DOCUMENT SECTION section start

There are roughly two main ways of adressing these problems. On the one hand, we can work on the temporal domain and treating audio as 1D signals. On the other hand we can apply a transformation to work on the time-frequency space.
One of the most commontly used transformations is the Short-time Fourier transform (STFT). It is widely used since it’s invertible and its computation can be parallelized using GPUs. A really short and interesting blogpost to learn more about STFT and speech is Analyzing Speech Signals in Time and Frequency.

An STFT for speech would look like this:

An awesome property of our way of representing audio as waveforms is they are linear, thus, a mixture of waveforms is nothing but a sum of waveforms. Since STFT is linear, this properly can be exploided in this domain too. We can take advantage of the linearity to easily generate a a dataset with ground-truth signals to train DNN. We just have to sum some waveforms and we will have a mixture and its separated sources.

Masks and DNN.

DOCUMENT SECTION section end
PROVIDED DATA section start

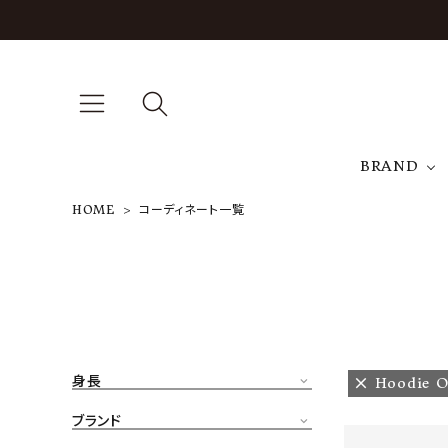
BRAND
HOME
コーディネート一覧
A
NEW ARRIVAL
J
ARCH EXCLUSIVE
T
BRAND
身長
Hoodie O
CATEGORY
ブランド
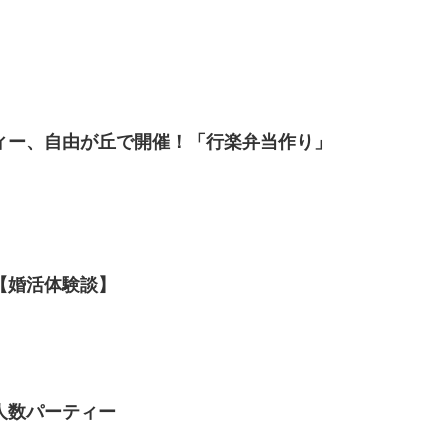
ィー、自由が丘で開催！「行楽弁当作り」
【婚活体験談】
人数パーティー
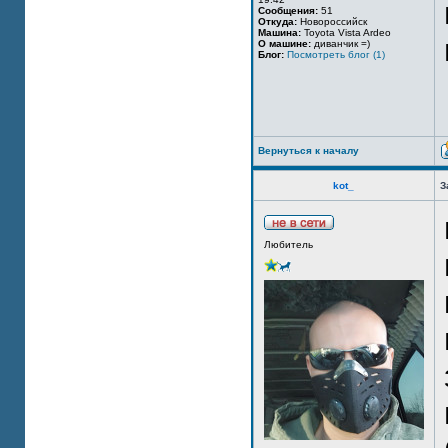
Сообщения:
51
Откуда:
Новороссийск
Машина:
Toyota Vista Ardeo
О машине:
диванчик =)
Блог:
Посмотреть блог (1)
Вернуться к началу
kot_
З
Любитель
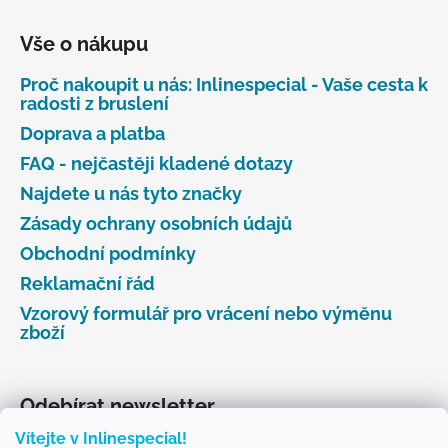
Vše o nákupu
Proč nakoupit u nás: Inlinespecial - Vaše cesta k
radosti z bruslení
Doprava a platba
FAQ - nejčastěji kladené dotazy
Najdete u nás tyto značky
Zásady ochrany osobních údajů
Obchodní podmínky
Reklamační řád
Vzorový formulář pro vrácení nebo výměnu
zboží
Odebírat newsletter
Vítejte v Inlinespecial!
Vložte svůj e-mail a my vám budeme zasílat informace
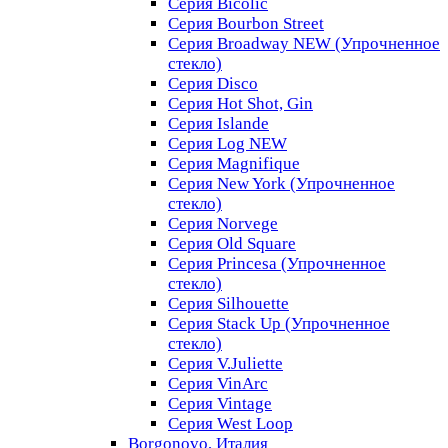
Серия Bicolic
Серия Bourbon Street
Серия Broadway NEW (Упрочненное
стекло)
Серия Disco
Серия Hot Shot, Gin
Серия Islande
Серия Log NEW
Серия Magnifique
Серия New York (Упрочненное
стекло)
Серия Norvege
Серия Old Square
Серия Princesa (Упрочненное
стекло)
Серия Silhouette
Серия Stack Up (Упрочненное
стекло)
Серия V.Juliette
Серия VinArc
Серия Vintage
Серия West Loop
Borgonovo, Италия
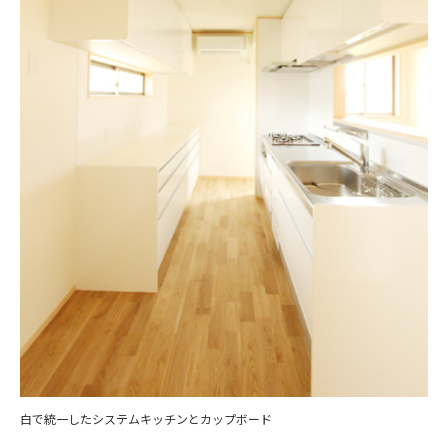
白で統一したシステムキッチンとカップボード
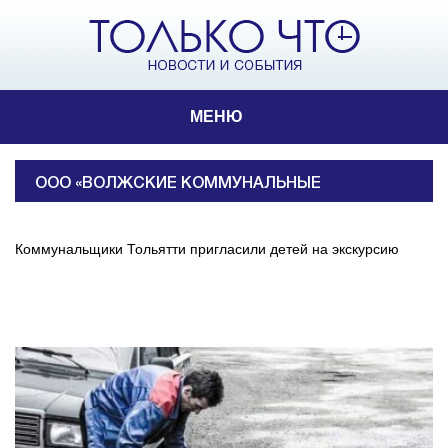
МЕНЮ
ООО «ВОЛЖСКИЕ КОММУНАЛЬНЫЕ
СИСТЕМЫ»
Коммунальщики Тольятти пригласили детей на экскурсию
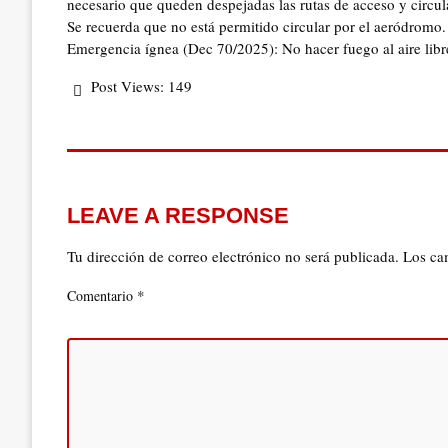
necesario que queden despejadas las rutas de acceso y circul
Se recuerda que no está permitido circular por el aeródromo.
Emergencia ígnea (Dec 70/2025): No hacer fuego al aire libr
Post Views:
149
LEAVE A RESPONSE
Tu dirección de correo electrónico no será publicada.
Los ca
*
Comentario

PROVIDED DATA section end

__QUESTIONS__:
(A) Print the part of the audio text that opens with the words containing "One of the most" and closes with "its separated sources.".
(B) Arrange the part of the records that opens with the line containing "ィー、自由が丘で開催！「行楽弁当作り」" and closes with the line containing "白で統一したシステムキッチンとカップボード" as a numbered list, omitting blank lines. Leave the pictures out.
The records are unrelated to the audio text.

__SOLUTIONS__:
(A)
One of the most commontly used transformations is the Short-time Fourier transform (STFT). It is widely used since it’s invertible and its computation can be parallelized using GPUs. A really short and interesting blogpost to learn more about STFT and speech is Analyzing Speech Signals in Time and Frequency.

An STFT for speech would look like this:

An awesome property of our way of representing audio as waveforms is they are linear, thus, a mixture of waveforms is nothing but a sum of waveforms. Since STFT is linear, this properly can be exploided in this domain too. We can take advantage of the linearity to easily generate a a dataset with ground-truth signals to train DNN. We just have to sum some waveforms and we will have a mixture and its separated sources.

(B)
1. ィー、自由が丘で開催！「行楽弁当作り」
2. 【婚活体験談】
3. 人数パーティー
4. Сообщения:
5. 51
6. Откуда:
7. Новороссийск
8. Машина:
9. Toyota Vista Ardeo
10. О машине:
11. диванчик =)
12. Блог:
13. Посмотреть блог (1)
14. Вернуться к началу
15. kot_
16. З
17. Любитель
18. Vše o nákupu
19. Proč nakoupit u nás: Inlinespecial - Vaše cesta k
20. radosti z bruslení
21. Doprava a platba
22. FAQ - nejčastěji kladené dotazy
23. Najdete u nás tyto značky
24. Zásady ochrany osobních údajů
25. Obchodní podmínky
26. Reklamační řád
27. Vzorový formulář pro vrácení nebo výměnu
28. zboží
29. Odebírat newsletter
30. Vítejte v Inlinespecial!
31. Vložte svůj e-mail a my vám budeme zasílat informace
32. Серия Bicolic
33. Серия Bourbon Street
34. Серия Broadway NEW (Упрочненное
35. стекло)
36. Серия Disco
37. Серия Hot Shot, Gin
38. Серия Islande
39. Серия Log NEW
40. Серия Magnifique
41. Серия New York (Упрочненное
42. стекло)
43. Серия Norvege
44. Серия Old Square
45. Серия Princesa (Упрочненное
46. стекло)
47. Серия Silhouette
48. Серия Stack Up (Упрочненное
49. стекло)
50. Серия V.Juliette
51. Серия VinArc
52. Серия Vintage
53. Серия West Loop
54. Borgonovo, Италия
55. 白で統一したシステムキッチンとカップボード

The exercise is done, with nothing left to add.